Out of a world like this floated all sorts of compositions into Schumann’s mind, as once from the “Flegeljahre” of Jean Paul. Thence came the “Scenes of Childhood,” where we listen to tales of foreign lands and men, and dream by the hearth, and play Blind-Man’s Buff, and then bend forward to hear, for the Poet is speaking. They are his miniature painting; of a gentle ineffable grace. Only a “Romantic” can love children thus. Schumann himself had a particular fondness for these little pieces, whose smallness was their very essence.
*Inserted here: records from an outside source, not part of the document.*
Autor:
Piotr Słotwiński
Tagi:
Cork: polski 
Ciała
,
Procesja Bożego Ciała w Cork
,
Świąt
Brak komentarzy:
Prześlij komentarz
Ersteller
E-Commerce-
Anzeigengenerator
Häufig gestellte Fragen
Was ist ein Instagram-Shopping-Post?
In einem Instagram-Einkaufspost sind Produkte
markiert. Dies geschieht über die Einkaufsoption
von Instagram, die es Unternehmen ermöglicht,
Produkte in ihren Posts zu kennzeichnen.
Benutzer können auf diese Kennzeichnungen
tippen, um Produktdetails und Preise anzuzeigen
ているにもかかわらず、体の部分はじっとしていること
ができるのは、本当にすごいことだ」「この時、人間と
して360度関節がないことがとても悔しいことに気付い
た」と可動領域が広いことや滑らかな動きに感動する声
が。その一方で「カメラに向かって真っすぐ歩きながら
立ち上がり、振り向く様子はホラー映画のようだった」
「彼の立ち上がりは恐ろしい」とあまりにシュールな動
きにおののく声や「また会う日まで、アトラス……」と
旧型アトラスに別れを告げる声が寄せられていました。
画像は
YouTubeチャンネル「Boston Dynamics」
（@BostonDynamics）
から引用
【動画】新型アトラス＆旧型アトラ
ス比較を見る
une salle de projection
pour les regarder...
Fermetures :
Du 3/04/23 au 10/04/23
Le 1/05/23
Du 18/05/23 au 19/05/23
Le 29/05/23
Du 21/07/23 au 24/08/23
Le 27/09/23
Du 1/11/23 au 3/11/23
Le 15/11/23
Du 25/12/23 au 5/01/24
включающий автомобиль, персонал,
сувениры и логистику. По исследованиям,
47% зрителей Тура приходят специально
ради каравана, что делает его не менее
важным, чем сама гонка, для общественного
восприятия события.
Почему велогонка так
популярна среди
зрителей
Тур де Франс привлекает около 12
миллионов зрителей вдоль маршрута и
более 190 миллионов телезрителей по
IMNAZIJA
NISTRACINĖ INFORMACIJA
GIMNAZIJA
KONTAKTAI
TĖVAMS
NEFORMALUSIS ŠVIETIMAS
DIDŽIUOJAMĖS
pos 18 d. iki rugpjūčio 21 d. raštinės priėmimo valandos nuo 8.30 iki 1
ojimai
Louis Böhner, the original of Hoffmann’s
Kreisler. Engraved by Freytag.

From Hoffmann also came the inspiration of the “Kreisleriana,” so called after Hoffmann’s tale of the eccentric Kapellmeister Kreisler. In 1834 Ludwig Böhner, the original of Kreisler, met Schumann. Once “as famous as Beethoven,” he jeered at men till they now jeer at him. In his Improvisations, here and there, we catch a glimpse of the old brilliancy; but elsewhere it is all dark and waste. “Had I time,” says Schumann, “I should like to write ana of Böhner to the papers. He himself has given me plenty of material. In his life there has been too much both of joy and of sorrow.” Here was a happy conjuncture for Schumann’s genius. A suggestive bit of life, and its poetic setting by Hoffmann, which had first appeared to him as literature, was transformed into music, and a work was born whose title, as so often, he borrowed from a fiction with whose contents it had but little connection, except as suggesting the groundwork. The “Kreisleriana” was his greatest work. The artist who brings life itself, gently transfigured by literary art, into musical emotion, never before or since became so clear a personality. The piano has advanced into the midst of a life-culture. A thousand threads run from all sides into this intimate web in which the whole lyrical devotion of a musical soul is interwoven. The piano is the orchestra of the heart. The joys and sorrows which are expressed in these pieces were never put into form with more sovereign power. For the external form Bach gave the impulse; for the content, Hoffmann. The garlanded roses of the middle section of No. 1, the shimmering blossoms of the “inverted” passage in the “Langsamer” of No. 2, the immeasurable depth of the emotions in the slow pieces (4 and 6), the bass unfettered by accent, in the final bars of No. 8, leading down to the final whisperings, are all among the happiest of inspirations.